Overall energy costs (which include items beyond gasoline) are up the most since July 1981, on an annual basis.

Shelter costs like rents are up 4.7% in the last year, the most since May 1991. While that percentage increase was smaller than in other categories, housing costs account for more than a third of the average household budget — giving it an outsized dollar impact.

“That comparatively benign increase … is likely to put the biggest squeeze on household budgets for the remainder of the year,” McBride said.

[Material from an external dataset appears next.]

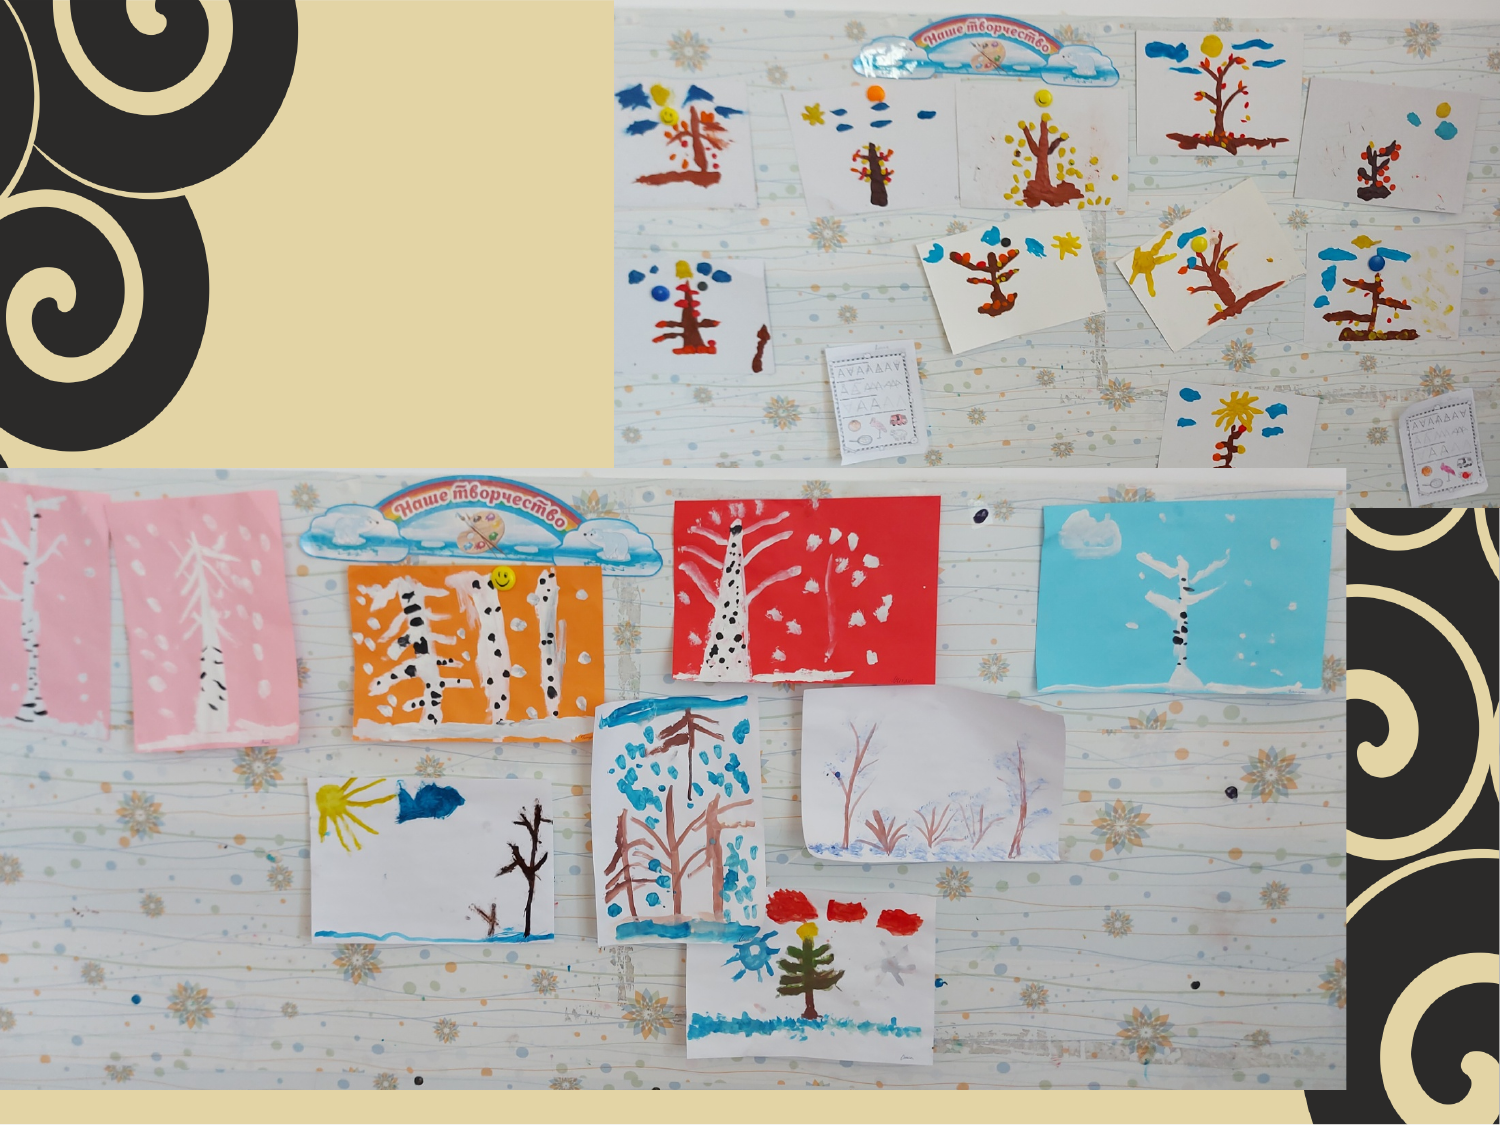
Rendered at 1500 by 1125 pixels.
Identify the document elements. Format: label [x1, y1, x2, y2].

A 5% increase in a $1,000-a-month apartment lease amounts to much more money than a 20% rise in something that costs $5, for example ($50 a month versus $1, respectively). And a lease locks in that price over a fixed term.

Why inflation?

Elevated inflation began emerging in spring 2021 as the U.S. economy came out of its pandemic hibernation.

Consumers had pent-up demand after staying home for months to reduce the spread of Covid-19. Households were flush with cash; they’d been unable to spend on things like entertainment and travel, and had savings from stimulus checks and enhanced unemployment benefits the federal government issued to prop up the economy.

High consumer demand stressed supply lines already beleaguered by virus-related disruptions. Higher prices followed, though were initially concentrated in just a few categories. Many economists and federal officials thought the phenomenon would be temporary.

However, inflation has persisted. Consumers may see costs rise even faster in the next few months, according to financial experts.

That’s likely to be true of gasoline and other categories negatively affected by the war in Ukraine. Further, the supply-chain snarl “may be worsened by prolonged economic consequences” of the conflict, according to Jason Pride, chief investment officer of private wealth at Philadelphia-based Glenmede Trust Company.

He expects prices to rise at a more modest 4% to 5% annual rate by the end of 2022.